Work order
This exercise calls for the records to be returned exactly, with images removed.

(Plain-text document sources)

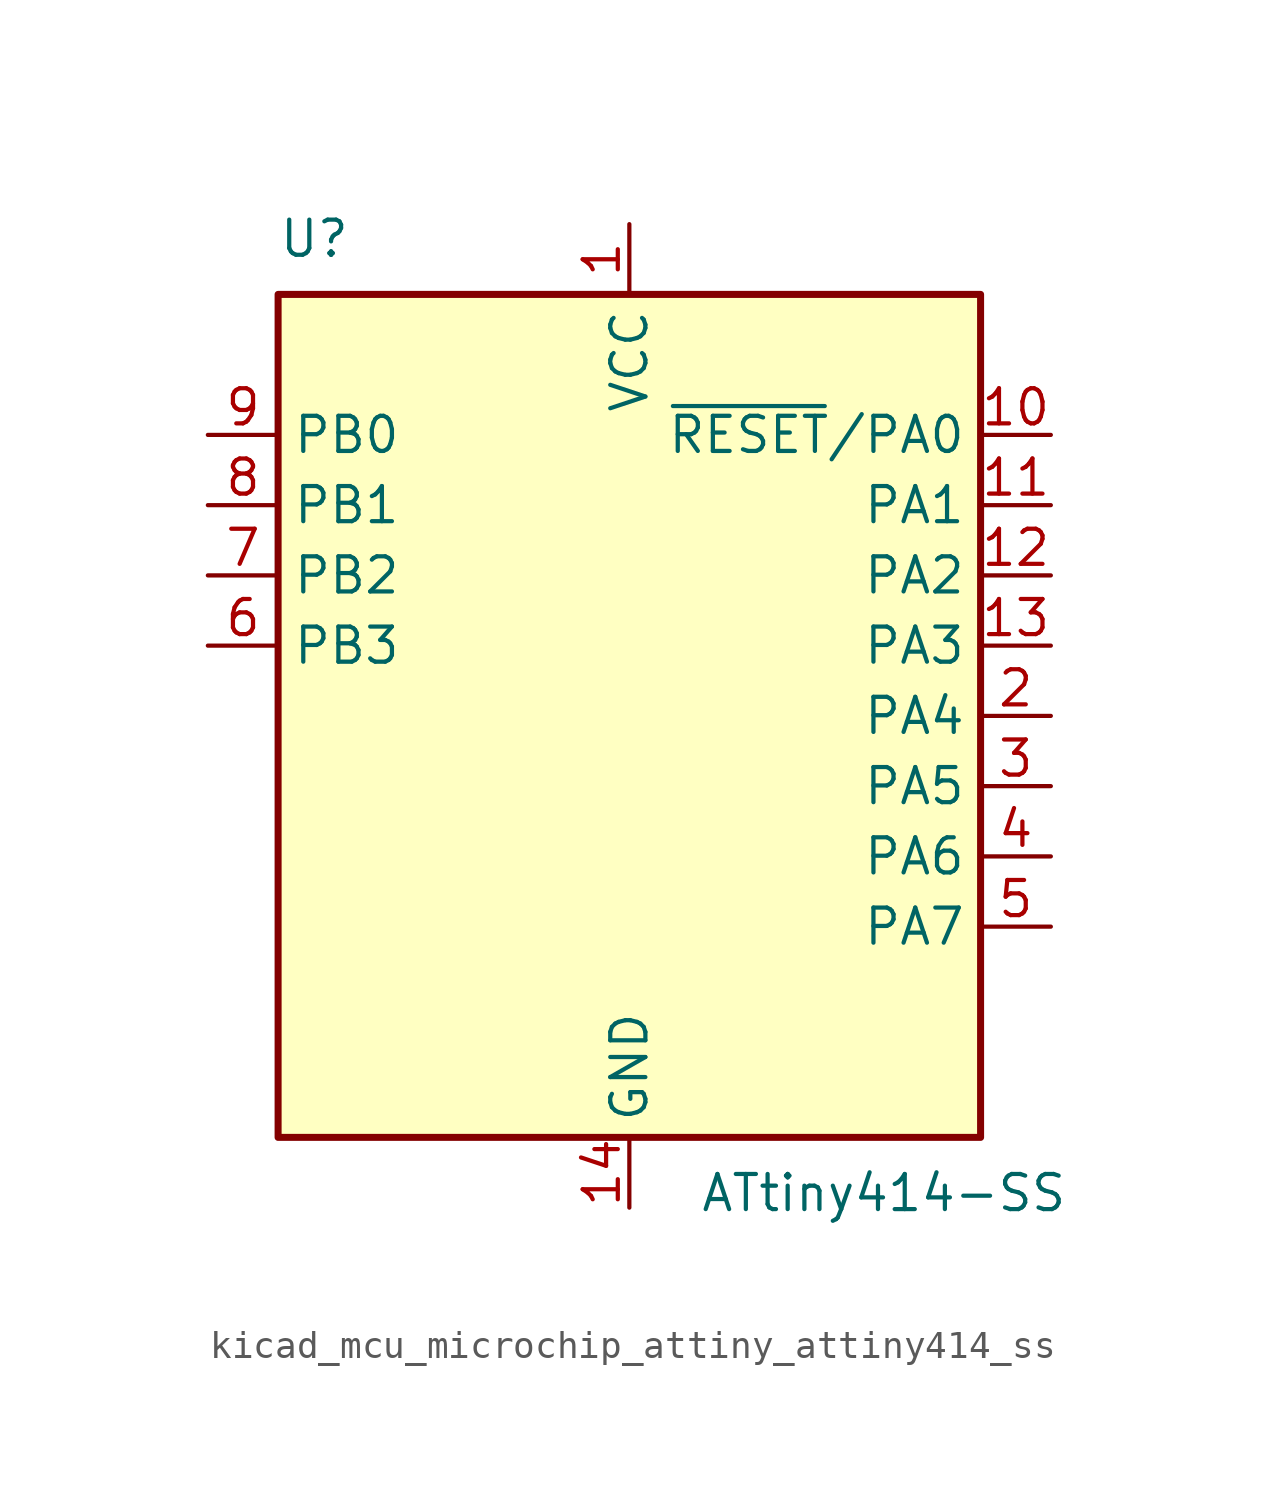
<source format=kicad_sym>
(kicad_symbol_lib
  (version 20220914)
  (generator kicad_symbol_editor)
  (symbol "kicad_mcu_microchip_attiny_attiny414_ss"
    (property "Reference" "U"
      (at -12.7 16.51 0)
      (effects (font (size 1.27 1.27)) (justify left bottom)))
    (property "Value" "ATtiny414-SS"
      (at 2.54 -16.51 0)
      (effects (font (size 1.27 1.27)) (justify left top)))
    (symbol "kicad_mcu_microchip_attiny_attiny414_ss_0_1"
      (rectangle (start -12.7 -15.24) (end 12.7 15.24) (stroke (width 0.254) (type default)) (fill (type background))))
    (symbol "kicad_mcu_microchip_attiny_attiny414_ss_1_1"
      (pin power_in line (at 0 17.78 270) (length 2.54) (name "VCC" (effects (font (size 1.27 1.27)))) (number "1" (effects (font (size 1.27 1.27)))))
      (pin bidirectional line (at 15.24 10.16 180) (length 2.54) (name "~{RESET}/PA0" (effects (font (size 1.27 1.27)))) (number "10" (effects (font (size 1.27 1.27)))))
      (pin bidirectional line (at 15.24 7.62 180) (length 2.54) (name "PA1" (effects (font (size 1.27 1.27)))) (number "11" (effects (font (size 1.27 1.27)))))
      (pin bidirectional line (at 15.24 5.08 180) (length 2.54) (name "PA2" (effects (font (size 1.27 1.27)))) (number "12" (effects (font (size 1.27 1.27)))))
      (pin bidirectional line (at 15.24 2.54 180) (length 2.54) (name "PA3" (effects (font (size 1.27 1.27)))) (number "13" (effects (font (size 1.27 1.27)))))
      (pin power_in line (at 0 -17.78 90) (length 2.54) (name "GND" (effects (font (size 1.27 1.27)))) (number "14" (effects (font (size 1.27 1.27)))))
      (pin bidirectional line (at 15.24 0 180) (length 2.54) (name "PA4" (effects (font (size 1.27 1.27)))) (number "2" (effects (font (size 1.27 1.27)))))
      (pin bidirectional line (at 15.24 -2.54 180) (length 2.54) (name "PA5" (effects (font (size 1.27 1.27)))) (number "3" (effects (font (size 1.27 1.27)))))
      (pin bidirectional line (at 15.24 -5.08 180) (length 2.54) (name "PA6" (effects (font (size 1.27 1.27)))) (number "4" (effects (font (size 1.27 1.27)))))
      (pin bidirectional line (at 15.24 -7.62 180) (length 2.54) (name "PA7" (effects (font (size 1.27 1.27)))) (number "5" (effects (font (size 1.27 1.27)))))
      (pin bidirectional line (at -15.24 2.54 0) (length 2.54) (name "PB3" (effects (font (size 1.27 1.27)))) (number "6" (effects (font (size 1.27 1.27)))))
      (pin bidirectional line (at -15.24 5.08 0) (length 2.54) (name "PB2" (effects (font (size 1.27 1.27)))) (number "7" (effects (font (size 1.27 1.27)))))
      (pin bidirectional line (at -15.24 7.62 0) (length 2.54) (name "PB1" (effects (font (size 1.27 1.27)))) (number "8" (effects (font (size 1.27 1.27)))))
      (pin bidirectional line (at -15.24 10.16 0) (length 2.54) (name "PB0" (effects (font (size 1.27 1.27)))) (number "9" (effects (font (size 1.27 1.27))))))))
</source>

Answer to this problem
<source format=kicad_sym>
(kicad_symbol_lib
  (version 20220914)
  (generator kicad_symbol_editor)
  (symbol "kicad_mcu_microchip_attiny_attiny414_ss"
    (property "Reference" "U"
      (at -12.7 16.51 0)
      (effects (font (size 1.27 1.27)) (justify left bottom)))
    (property "Value" "ATtiny414-SS"
      (at 2.54 -16.51 0)
      (effects (font (size 1.27 1.27)) (justify left top)))
    (symbol "kicad_mcu_microchip_attiny_attiny414_ss_0_1"
      (rectangle (start -12.7 -15.24) (end 12.7 15.24) (stroke (width 0.254) (type default)) (fill (type background))))
    (symbol "kicad_mcu_microchip_attiny_attiny414_ss_1_1"
      (pin power_in line (at 0 17.78 270) (length 2.54) (name "VCC" (effects (font (size 1.27 1.27)))) (number "1" (effects (font (size 1.27 1.27)))))
      (pin bidirectional line (at 15.24 10.16 180) (length 2.54) (name "~{RESET}/PA0" (effects (font (size 1.27 1.27)))) (number "10" (effects (font (size 1.27 1.27)))))
      (pin bidirectional line (at 15.24 7.62 180) (length 2.54) (name "PA1" (effects (font (size 1.27 1.27)))) (number "11" (effects (font (size 1.27 1.27)))))
      (pin bidirectional line (at 15.24 5.08 180) (length 2.54) (name "PA2" (effects (font (size 1.27 1.27)))) (number "12" (effects (font (size 1.27 1.27)))))
      (pin bidirectional line (at 15.24 2.54 180) (length 2.54) (name "PA3" (effects (font (size 1.27 1.27)))) (number "13" (effects (font (size 1.27 1.27)))))
      (pin power_in line (at 0 -17.78 90) (length 2.54) (name "GND" (effects (font (size 1.27 1.27)))) (number "14" (effects (font (size 1.27 1.27)))))
      (pin bidirectional line (at 15.24 0 180) (length 2.54) (name "PA4" (effects (font (size 1.27 1.27)))) (number "2" (effects (font (size 1.27 1.27)))))
      (pin bidirectional line (at 15.24 -2.54 180) (length 2.54) (name "PA5" (effects (font (size 1.27 1.27)))) (number "3" (effects (font (size 1.27 1.27)))))
      (pin bidirectional line (at 15.24 -5.08 180) (length 2.54) (name "PA6" (effects (font (size 1.27 1.27)))) (number "4" (effects (font (size 1.27 1.27)))))
      (pin bidirectional line (at 15.24 -7.62 180) (length 2.54) (name "PA7" (effects (font (size 1.27 1.27)))) (number "5" (effects (font (size 1.27 1.27)))))
      (pin bidirectional line (at -15.24 2.54 0) (length 2.54) (name "PB3" (effects (font (size 1.27 1.27)))) (number "6" (effects (font (size 1.27 1.27)))))
      (pin bidirectional line (at -15.24 5.08 0) (length 2.54) (name "PB2" (effects (font (size 1.27 1.27)))) (number "7" (effects (font (size 1.27 1.27)))))
      (pin bidirectional line (at -15.24 7.62 0) (length 2.54) (name "PB1" (effects (font (size 1.27 1.27)))) (number "8" (effects (font (size 1.27 1.27)))))
      (pin bidirectional line (at -15.24 10.16 0) (length 2.54) (name "PB0" (effects (font (size 1.27 1.27)))) (number "9" (effects (font (size 1.27 1.27))))))))
</source>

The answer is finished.